> _Trecho do texto_:
──────────────────────────────

A construção verde implica, portanto, no trabalho a partir de uma visão sistêmica e conjunta às necessidades apresentadas pela região e pelas pessoas que vivem nela. “Trata-se da mudança de uma visão de um mundo fragmentada para um modelo mental de sistemas abrangentes. Não tem como entender a cidade se a dividimos em partes, assim como não podemos entender as pessoas se as analisarmos pelos seus órgãos. Precisamos entendê-las pelas relações que estabelecem com o meio onde estão”, diz.

Terra Manglar — Foto: Divulgação
Terra Manglar — Foto: Divulgação

Reed é também conselheiro do Instituto SEVA, organização sem fins lucrativos dedicada ao desenvolvimento dos biohubs, modelos de ocupação que permitem que a natureza se regenere em harmonia com a presença humana. O primeiro biohub criado pela organização é o Terra Manglar, localizado em uma área de 135 hectares em Acaraú, na costa do Ceará, no Brasil. O projeto inclui métodos como arquitetura biomimética e construção bioclimática que, em conjunto com o ambiente natural, garantem que a biodiversidade local seja protegida e fortalecida à medida que o biohub é construído.

──────────────────────────────

> _Linhas fornecidas_:
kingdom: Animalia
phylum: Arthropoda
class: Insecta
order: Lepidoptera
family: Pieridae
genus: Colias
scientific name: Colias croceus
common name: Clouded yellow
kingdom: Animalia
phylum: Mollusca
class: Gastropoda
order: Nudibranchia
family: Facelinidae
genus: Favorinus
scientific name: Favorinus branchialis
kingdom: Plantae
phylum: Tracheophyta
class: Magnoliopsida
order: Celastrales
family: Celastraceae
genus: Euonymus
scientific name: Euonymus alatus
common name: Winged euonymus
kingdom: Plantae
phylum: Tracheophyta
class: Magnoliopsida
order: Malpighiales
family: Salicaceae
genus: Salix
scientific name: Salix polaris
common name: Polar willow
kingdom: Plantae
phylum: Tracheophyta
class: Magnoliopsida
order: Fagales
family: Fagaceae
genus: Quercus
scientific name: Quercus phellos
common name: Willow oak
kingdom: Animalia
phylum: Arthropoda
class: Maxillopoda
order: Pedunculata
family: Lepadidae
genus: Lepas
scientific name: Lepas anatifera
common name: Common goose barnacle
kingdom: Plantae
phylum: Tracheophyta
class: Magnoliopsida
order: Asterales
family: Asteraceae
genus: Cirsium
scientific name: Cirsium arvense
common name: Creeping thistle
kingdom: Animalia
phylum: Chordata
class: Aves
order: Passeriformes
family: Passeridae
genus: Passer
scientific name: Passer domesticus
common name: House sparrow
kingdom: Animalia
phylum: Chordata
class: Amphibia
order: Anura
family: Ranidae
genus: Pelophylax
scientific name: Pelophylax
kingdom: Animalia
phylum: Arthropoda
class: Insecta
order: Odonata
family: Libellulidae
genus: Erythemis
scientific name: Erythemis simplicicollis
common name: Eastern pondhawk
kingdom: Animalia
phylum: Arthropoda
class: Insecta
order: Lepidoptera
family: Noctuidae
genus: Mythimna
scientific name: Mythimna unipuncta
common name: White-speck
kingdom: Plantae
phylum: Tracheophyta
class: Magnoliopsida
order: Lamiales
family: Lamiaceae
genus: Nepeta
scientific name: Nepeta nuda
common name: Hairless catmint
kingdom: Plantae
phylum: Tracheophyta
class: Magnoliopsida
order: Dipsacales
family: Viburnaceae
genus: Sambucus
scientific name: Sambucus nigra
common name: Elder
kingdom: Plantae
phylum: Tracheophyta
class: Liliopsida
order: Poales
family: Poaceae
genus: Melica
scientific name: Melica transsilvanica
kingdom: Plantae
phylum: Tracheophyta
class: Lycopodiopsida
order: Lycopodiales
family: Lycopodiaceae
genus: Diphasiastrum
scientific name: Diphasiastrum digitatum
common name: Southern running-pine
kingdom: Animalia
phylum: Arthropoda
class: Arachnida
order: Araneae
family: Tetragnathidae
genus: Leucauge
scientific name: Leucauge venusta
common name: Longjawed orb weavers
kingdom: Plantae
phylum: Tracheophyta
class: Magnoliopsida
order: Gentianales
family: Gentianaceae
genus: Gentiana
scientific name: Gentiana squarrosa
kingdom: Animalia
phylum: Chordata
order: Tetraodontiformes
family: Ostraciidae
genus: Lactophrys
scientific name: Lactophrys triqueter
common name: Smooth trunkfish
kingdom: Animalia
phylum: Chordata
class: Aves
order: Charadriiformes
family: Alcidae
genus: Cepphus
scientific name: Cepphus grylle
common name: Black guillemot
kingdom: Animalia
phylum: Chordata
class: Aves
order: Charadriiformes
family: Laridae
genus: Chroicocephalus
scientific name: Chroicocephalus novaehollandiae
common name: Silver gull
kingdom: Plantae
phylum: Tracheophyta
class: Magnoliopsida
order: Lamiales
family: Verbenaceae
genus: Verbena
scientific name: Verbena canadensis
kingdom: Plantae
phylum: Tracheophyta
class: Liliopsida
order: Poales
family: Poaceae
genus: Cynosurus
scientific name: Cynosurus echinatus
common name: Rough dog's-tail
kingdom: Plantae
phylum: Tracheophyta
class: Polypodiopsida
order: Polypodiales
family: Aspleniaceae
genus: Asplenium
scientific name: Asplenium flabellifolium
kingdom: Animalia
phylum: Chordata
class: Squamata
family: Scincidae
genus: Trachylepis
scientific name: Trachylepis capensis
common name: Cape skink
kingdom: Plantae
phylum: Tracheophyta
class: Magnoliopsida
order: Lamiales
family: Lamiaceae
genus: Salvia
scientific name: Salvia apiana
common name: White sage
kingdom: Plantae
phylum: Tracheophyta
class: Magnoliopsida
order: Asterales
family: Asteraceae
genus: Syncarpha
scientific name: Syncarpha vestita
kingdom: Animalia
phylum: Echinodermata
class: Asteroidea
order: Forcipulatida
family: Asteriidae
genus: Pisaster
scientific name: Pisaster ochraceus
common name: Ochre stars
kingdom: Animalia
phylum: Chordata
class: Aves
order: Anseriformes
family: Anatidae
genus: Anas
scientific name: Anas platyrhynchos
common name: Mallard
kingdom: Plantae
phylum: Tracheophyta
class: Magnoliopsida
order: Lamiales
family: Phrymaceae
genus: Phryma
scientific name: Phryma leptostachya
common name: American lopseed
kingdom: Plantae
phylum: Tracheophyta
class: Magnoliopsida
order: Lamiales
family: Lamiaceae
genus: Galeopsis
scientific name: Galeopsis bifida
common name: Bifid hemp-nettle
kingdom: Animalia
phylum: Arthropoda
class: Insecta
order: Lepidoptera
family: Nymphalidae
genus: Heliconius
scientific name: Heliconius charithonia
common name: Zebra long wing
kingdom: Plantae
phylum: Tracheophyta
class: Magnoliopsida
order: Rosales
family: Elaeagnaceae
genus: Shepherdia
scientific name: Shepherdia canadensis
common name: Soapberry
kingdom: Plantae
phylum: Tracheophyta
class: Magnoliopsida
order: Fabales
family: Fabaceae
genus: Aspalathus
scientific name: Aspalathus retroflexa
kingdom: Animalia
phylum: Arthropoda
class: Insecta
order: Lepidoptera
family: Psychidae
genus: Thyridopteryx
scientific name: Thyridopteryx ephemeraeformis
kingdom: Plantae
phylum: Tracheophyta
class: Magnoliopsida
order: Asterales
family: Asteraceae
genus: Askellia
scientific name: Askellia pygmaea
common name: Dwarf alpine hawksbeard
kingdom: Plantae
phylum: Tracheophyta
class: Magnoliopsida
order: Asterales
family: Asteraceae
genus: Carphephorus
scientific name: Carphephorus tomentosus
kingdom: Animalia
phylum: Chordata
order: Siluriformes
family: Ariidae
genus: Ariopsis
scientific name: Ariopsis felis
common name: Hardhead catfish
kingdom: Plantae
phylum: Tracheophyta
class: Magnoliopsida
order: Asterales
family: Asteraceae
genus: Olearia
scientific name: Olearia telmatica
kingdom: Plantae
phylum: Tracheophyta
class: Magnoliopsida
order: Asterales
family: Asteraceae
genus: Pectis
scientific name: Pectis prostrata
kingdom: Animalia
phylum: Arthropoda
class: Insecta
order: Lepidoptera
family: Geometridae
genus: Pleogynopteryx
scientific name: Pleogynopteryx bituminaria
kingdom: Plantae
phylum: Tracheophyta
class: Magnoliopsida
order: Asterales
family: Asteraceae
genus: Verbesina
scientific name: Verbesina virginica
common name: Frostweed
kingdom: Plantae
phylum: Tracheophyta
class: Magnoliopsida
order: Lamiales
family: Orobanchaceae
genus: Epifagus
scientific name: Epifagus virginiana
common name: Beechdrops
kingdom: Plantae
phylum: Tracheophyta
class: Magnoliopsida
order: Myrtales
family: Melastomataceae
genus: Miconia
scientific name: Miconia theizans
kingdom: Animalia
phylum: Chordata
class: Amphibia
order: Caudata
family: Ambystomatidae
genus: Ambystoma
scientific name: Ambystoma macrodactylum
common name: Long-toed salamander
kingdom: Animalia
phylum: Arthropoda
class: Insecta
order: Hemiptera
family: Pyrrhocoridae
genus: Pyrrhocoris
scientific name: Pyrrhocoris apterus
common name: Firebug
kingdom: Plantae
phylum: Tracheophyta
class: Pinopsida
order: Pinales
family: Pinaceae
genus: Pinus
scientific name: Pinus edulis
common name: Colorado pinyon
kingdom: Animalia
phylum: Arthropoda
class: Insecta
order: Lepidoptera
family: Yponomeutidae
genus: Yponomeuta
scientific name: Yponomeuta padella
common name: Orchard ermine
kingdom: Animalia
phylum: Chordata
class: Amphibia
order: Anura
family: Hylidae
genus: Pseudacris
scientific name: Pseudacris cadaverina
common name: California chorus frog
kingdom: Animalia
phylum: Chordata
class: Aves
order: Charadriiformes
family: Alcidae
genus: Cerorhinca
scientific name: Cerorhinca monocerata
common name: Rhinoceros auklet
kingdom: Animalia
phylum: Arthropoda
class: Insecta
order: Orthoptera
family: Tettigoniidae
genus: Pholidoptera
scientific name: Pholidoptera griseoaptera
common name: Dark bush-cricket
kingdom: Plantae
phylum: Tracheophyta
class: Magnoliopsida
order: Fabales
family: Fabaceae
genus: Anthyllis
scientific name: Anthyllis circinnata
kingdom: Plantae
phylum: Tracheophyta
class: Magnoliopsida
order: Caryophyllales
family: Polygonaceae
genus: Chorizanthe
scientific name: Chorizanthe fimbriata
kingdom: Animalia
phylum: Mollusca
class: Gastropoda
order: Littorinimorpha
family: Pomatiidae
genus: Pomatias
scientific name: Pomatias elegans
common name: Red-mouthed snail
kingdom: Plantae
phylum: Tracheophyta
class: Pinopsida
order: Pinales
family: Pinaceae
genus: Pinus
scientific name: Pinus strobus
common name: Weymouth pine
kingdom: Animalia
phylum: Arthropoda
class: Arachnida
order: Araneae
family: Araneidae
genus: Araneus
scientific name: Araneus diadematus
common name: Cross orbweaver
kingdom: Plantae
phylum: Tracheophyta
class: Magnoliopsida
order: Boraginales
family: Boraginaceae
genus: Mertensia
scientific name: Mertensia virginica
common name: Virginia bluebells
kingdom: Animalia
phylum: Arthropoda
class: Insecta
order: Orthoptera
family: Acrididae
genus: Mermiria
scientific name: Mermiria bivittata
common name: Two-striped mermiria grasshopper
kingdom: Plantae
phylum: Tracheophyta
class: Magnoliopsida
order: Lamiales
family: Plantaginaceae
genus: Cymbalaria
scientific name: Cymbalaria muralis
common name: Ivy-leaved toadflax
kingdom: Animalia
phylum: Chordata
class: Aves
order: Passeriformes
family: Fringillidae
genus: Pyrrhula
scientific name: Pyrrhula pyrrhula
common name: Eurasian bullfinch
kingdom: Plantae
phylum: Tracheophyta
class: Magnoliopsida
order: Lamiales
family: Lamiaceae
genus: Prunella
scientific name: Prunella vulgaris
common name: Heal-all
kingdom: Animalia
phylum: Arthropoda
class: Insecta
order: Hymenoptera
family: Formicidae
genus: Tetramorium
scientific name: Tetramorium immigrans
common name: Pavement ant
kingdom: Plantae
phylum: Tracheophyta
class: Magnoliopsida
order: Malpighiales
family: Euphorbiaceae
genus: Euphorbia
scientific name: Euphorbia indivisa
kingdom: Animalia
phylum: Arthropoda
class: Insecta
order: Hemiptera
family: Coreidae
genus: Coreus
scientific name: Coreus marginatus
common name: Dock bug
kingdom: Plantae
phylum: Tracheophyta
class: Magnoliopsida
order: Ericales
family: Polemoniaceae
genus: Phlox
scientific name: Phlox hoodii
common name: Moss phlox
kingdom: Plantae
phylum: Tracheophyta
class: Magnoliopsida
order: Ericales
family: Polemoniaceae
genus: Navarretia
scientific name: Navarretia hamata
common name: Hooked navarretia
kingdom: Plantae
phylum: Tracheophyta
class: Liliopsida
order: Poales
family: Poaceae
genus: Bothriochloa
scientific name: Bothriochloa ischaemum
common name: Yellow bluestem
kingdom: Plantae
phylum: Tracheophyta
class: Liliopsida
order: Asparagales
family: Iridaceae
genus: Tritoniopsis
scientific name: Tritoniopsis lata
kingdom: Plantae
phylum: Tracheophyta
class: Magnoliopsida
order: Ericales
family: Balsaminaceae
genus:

──────────────────────────────

> _Tarefa curta A_:
Responda com base no texto sobre construção verde:
(i) Segundo a fala citada, por meio de quê precisamos entender as pessoas?
(ii) Qual é a área do Terra Manglar e onde ele está localizado?
(iii) A que se dedica o Instituto SEVA?
> _Tarefa curta B_:
Escreva a continuação do texto sobre construção verde, começando logo após a última frase.
As linhas não têm nenhuma relação com o texto sobre construção verde.

> _Resposta escrita A_:
(i) Pelas relações que elas estabelecem com o meio onde estão.
(ii) Ele ocupa uma área de 135 hectares em Acaraú, na costa do Ceará, no Brasil.
(iii) O instituto se dedica ao desenvolvimento dos biohubs, modelos de ocupação que permitem que a natureza se regenere em harmonia com a presença humana.

> _Resposta escrita B_:
“O nome biohub é uma forma que encontramos de caracterizar os projetos regenerativos. Trata-se de como lidar com ele sem apenas extrair dele. São modelos de ocupação de territórios que usam design regenerativo, tecnologias sofisticadas e metodologias ancestrais, harmonizando ocupação humana e respeito à natureza. Já temos tecnologia suficiente, agora precisamos aproveitar as construções para buscar novas formas de trabalhar em cooperação com os ecossistemas”, conclui.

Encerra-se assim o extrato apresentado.